» QUOTED PASSAGE:
============

A metal heart, shiny red and new stands erect in the garden at Oslo Cathedral in the city centre.

Black letters spell out the words og storst av alt er kjaerligheten and the English translation: “Greatest of all is love”.
Unlike many parts of Norway, this is one occasion where English is necessary, for there is not one country in the world that would not remember the sheer horror that occurred last year when 33-year-old Anders Behring Breivik, single-handedly bombed government buildings in the city centre, killing eight, before proceeding to the island of Utøya and taking the lives of 69 people – mostly teenagers – in a campaign he had masterminded for years that would, he believed, restore Norway from the Labor Party policies and Muslim population he so strongly loathed.
Norway, and indeed Scandinavia, is not a part of the world that is synonymous with such violence. I can still recall the news of America’s Columbine Massacre in 1999, when I was a teenager myself, and my almost-acceptance of such an atrocity.
How typical, was the first thought from both me, and many people I knew. What would you expect from the United States, the gun-happy country with potential presidents like Sarah Palin who express their love for shooting. Viking history is far from gentle, but Norway a terrorist target? It didn’t make sense.
During my stay in Oslo, I soon learned from locals that the heart was placed at the cathedral after weeks of mourners piling overflowing bouquets of flowers at the church. Flowers are still abundant today, along with the names and photos of those whose faces are too young to look at for longer than a few seconds at the most.
“It was just such a shock, because this is not that kind of country,” said my friend, Vensti, who moved to Norway four years ago from Bulgaria in search of change.
Though he has no family in the city, and knew no one who was killed, 22 July was a day that will forever be clear in Ventsi’s mind, for that day he was spared his usual early-morning start at work in an act of fate that steered him away from the site of the bombings – streets that he walks past each working day.

============

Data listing
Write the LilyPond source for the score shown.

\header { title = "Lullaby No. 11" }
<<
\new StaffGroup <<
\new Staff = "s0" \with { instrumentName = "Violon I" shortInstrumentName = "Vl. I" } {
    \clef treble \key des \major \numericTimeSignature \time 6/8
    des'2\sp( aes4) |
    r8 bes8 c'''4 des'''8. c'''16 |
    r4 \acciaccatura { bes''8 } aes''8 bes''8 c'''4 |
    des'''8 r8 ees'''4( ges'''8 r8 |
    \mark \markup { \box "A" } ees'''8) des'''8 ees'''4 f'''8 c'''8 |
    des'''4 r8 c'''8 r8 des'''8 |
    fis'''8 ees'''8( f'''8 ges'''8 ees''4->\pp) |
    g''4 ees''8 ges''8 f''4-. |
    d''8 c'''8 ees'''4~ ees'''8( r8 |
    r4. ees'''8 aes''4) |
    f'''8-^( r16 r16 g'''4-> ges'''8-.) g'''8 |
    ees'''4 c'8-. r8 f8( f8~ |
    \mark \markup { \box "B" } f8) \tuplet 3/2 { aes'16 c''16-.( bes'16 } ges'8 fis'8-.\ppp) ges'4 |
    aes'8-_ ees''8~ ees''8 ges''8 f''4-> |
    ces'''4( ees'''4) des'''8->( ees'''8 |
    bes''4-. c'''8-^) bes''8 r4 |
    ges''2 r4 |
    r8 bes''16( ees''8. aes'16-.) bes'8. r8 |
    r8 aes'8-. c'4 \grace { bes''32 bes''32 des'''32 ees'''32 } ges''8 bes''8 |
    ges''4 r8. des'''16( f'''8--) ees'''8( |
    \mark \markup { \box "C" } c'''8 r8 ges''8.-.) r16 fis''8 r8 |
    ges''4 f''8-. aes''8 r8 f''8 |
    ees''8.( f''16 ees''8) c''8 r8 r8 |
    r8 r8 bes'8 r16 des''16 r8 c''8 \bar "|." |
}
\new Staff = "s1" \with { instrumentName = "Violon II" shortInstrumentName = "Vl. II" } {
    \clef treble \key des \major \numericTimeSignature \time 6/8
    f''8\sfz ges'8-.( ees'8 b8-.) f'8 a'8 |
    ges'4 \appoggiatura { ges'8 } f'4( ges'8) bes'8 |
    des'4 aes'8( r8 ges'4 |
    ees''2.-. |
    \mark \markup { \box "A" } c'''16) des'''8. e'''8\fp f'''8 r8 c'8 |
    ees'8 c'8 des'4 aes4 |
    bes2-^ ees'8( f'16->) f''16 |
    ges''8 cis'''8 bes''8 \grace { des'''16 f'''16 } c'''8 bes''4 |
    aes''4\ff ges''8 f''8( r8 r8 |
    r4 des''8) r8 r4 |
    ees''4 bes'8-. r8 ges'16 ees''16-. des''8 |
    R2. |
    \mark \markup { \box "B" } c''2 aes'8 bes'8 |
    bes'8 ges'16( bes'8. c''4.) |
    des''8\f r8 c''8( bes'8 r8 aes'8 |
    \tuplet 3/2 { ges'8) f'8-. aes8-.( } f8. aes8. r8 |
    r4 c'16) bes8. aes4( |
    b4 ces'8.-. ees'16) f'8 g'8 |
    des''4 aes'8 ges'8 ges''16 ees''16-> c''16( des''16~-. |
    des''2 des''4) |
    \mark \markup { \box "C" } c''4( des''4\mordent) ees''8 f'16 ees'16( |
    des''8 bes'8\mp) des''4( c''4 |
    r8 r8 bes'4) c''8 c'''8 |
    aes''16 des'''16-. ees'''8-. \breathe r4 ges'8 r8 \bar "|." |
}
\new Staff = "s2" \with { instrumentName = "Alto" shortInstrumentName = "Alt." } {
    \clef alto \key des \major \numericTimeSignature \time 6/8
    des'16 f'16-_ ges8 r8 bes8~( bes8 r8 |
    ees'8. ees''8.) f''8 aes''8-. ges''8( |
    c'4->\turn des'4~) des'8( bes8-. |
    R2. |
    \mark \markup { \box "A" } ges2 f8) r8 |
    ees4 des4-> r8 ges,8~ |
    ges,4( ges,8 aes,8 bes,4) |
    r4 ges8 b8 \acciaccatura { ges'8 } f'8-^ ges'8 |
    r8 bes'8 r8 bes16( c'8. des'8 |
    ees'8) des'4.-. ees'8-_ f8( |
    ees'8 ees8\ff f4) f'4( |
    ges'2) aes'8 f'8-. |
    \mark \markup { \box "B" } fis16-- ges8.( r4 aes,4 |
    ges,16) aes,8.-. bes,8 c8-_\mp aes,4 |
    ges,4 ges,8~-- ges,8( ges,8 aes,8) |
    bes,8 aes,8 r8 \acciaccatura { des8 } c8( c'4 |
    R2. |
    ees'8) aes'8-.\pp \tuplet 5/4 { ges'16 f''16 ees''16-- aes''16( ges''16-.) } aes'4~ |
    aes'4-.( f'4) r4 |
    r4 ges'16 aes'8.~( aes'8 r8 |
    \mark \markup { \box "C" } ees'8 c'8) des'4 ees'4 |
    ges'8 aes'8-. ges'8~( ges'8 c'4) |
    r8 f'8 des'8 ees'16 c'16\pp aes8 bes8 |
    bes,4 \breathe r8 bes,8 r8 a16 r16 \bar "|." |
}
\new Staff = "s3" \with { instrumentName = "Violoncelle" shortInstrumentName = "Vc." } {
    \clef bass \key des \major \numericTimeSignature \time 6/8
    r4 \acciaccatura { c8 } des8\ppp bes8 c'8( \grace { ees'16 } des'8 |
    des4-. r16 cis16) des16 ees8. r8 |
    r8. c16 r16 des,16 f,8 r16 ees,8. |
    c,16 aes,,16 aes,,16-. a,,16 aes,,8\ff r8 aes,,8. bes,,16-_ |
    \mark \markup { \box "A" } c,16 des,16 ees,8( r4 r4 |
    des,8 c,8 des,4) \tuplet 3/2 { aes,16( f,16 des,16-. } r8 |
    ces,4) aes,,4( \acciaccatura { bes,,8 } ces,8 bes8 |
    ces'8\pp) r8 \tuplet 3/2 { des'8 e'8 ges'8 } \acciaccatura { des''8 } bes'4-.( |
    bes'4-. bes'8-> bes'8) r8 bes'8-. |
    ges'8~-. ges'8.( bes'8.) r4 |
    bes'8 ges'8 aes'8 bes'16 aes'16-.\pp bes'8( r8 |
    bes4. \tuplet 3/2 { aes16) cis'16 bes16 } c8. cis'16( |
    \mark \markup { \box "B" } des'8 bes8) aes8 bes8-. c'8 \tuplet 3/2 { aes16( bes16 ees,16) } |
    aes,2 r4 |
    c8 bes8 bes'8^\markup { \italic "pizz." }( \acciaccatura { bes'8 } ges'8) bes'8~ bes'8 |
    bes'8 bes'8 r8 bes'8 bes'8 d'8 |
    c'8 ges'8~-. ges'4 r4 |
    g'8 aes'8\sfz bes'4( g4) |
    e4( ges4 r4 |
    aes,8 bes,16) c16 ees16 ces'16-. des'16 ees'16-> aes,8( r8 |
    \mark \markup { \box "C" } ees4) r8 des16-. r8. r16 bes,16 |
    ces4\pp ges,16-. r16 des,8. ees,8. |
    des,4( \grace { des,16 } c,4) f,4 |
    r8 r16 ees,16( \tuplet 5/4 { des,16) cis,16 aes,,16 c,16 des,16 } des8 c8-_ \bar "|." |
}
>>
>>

============

» TASKS:
**a)** Render this sentence from the article on Oslo in Spanish: "Norway, and indeed Scandinavia, is not a part of the world that is synonymous with such violence."
**b)** Locate each line of the records that contains the string "tuplet" and copy it out. Case counts.

» ANSWERS FOR THE EXERCISE:
**a)** Noruega, y de hecho Escandinavia, no es una parte del mundo que sea sinónimo de semejante violencia.

**b)**
    \mark \markup { \box "B" } f8) \tuplet 3/2 { aes'16 c''16-.( bes'16 } ges'8 fis'8-.\ppp) ges'4 |
    \tuplet 3/2 { ges'8) f'8-. aes8-.( } f8. aes8. r8 |
    ees'8) aes'8-.\pp \tuplet 5/4 { ges'16 f''16 ees''16-- aes''16( ges''16-.) } aes'4~ |
    des,8 c,8 des,4) \tuplet 3/2 { aes,16( f,16 des,16-. } r8 |
    ces'8\pp) r8 \tuplet 3/2 { des'8 e'8 ges'8 } \acciaccatura { des''8 } bes'4-.( |
    bes4. \tuplet 3/2 { aes16) cis'16 bes16 } c8. cis'16( |
    \mark \markup { \box "B" } des'8 bes8) aes8 bes8-. c'8 \tuplet 3/2 { aes16( bes16 ees,16) } |
    r8 r16 ees,16( \tuplet 5/4 { des,16) cis,16 aes,,16 c,16 des,16 } des8 c8-_ \bar "|." |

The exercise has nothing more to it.